If you've ever watched an episode of "Madmen", that was the "look" of our family. We were standard Americans. We served in the military, we had values, we paid our taxes, we were good neighbors, my dad coached little league, all the adults smoked, we didn't go to church.
We lived in a cul de sac and the only two girls my age were from religious families. So I hung out with them and went to church and summer camp with them. I remember they always had to go home in the early evenings for family worship. Whenever they would eat at our house, they bowed their heads and silently prayed. They did their homework and practiced their piano without being told. I silently thought we were heathens. Until I got to high school and started to realize that my family was "normal" and started to see that the religious families were not perfect either.
I was invited to some of their family worship time. It was quiet, peaceful and calming. Everyone listened to the father. So when I wanted to do our family/prayer time I thought that we would be magically transformed into these quiet, introspective people. Well, I found out that we are still exactly who we are.
I put an idea of what I wanted our prayer time to look like instead of being open to letting it unfold into "our" very own family worship time. We are still figuring out what that looks like. Some nights it goes very well. We are quiet and grounded and listen and feel and everything falls into place and other nights the kids are bouncing off the walls. I get myself a little caught up in this personal drama. When things go well, I feel proud. When things don't go so well, I feel like I've failed. Then, like a good nurse, I re-evaluate and make a new plan. Either way it is a great time for us to honor our family and each other, through the silence and the chaos. It is a great way for me to look at my own shadow. My hope is that we all learn more about ourselves and derive strength and security from our family time.

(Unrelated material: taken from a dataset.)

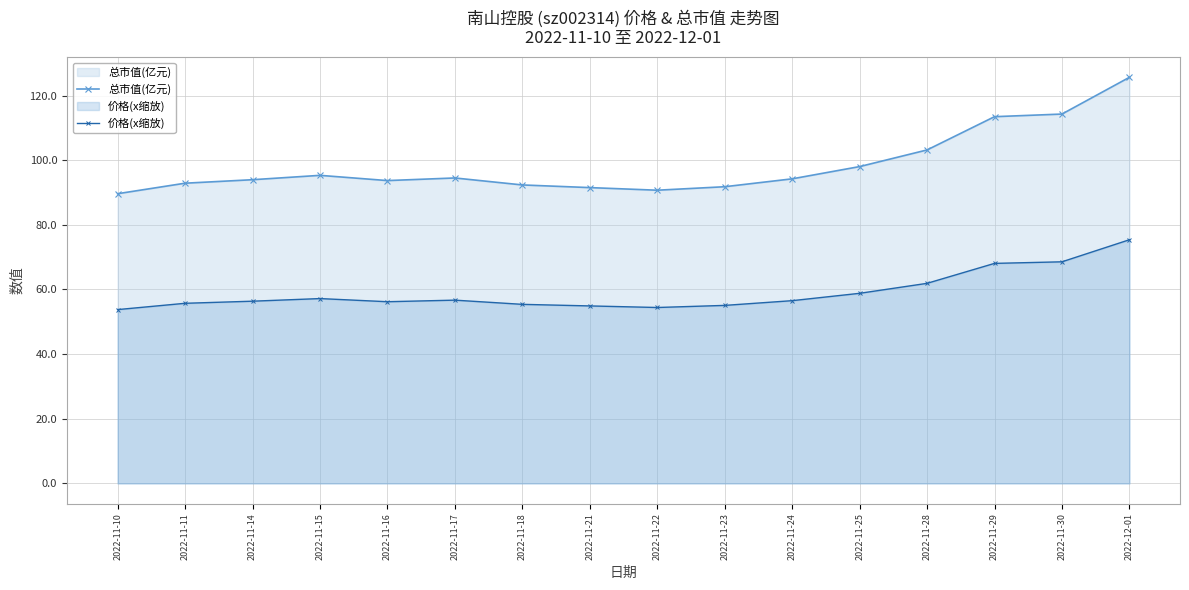

What is the sum of the 总市值(亿元) values at 2022-11-29 and 2022-12-01?

239.1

Last night we started out family time in our room reading Richard Scarry's Books. They love looking for Goldbug. Whoever found Goldbug got tickled. It was a very happy time until it was time to settle down and get to sleep. I suggest tickling games for the morning. The kids were having a hard time transitioning to quiet and prayer time. So then I started loudly asking for help from our angels to help settle and calm our bodies and our minds and settle me so that I stay grounded to help ground the kids. Kids were still wiggling all over the place so then I started asking for an actual sign that the angels are listening to me and helping us, a sign that our angels are with us (because I was started to lose a little faith). As I'm losing faith, I'm having a personal conversation with myself to continue to have faith, to know everything is in divine order. But really I'm expecting instant results because sometimes instant results happen. Then my little son gets quiet and calm and says to me, "Mom, I want to give you a little kiss".
I accepted his sweet little kiss and then he turned back into a wiggly worm. I lied down and knew that I was to accept this and not try to make it something else. When they fell asleep I turned to my angel cards for some guidance. I pulled the "Creative Writing" card. To express myself in a journal or by writing. Thank you angels for your beautiful, blessed signs. I'm humbled everyday. Many kisses back to you.